-- Data entries --
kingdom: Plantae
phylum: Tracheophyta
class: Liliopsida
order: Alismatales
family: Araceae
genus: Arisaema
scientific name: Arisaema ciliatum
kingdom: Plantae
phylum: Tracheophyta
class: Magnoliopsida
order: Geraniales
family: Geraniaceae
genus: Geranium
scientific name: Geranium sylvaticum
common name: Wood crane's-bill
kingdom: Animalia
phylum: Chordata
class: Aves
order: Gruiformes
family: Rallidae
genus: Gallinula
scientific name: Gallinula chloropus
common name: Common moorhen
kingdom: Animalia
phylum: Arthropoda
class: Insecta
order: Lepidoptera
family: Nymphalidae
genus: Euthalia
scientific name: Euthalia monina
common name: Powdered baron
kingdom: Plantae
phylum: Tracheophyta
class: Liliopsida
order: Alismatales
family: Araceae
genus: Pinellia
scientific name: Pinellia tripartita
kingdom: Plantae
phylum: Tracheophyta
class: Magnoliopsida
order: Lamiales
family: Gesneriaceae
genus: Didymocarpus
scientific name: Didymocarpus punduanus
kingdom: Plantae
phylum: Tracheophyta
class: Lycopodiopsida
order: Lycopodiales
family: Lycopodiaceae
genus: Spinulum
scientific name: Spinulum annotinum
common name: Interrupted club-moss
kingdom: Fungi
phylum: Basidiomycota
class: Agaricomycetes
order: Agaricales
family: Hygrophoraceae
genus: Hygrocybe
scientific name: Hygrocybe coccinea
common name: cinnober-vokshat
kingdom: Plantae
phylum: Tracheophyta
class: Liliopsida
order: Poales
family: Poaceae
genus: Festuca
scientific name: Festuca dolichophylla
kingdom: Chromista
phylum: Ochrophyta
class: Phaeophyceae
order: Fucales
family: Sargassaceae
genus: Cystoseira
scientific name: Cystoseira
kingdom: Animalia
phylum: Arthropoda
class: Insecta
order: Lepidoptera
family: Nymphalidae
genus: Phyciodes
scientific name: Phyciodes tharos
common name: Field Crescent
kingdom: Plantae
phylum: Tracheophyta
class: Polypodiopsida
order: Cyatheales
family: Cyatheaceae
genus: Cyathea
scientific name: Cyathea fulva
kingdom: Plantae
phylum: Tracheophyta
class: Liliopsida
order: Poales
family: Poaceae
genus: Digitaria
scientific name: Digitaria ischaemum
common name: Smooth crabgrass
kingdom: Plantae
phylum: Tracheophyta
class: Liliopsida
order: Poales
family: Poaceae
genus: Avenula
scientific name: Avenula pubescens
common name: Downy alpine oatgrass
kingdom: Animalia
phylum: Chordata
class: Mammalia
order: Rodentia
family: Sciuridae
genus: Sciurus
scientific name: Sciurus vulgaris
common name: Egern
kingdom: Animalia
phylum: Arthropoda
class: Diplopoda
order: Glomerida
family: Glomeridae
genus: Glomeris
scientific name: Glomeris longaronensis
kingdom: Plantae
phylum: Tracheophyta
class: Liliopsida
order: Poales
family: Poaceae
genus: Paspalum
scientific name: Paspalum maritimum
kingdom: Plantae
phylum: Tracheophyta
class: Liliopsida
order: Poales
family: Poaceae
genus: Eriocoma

-- Directions --
Please edit the stretch of records from the line containing "family: Glomeridae" through the end of the records, replacing "scientific name" with "species name" and leaving everything else unchanged.

-- Output below --
family: Glomeridae
genus: Glomeris
species name: Glomeris longaronensis
kingdom: Plantae
phylum: Tracheophyta
class: Liliopsida
order: Poales
family: Poaceae
genus: Paspalum
species name: Paspalum maritimum
kingdom: Plantae
phylum: Tracheophyta
class: Liliopsida
order: Poales
family: Poaceae
genus: Eriocoma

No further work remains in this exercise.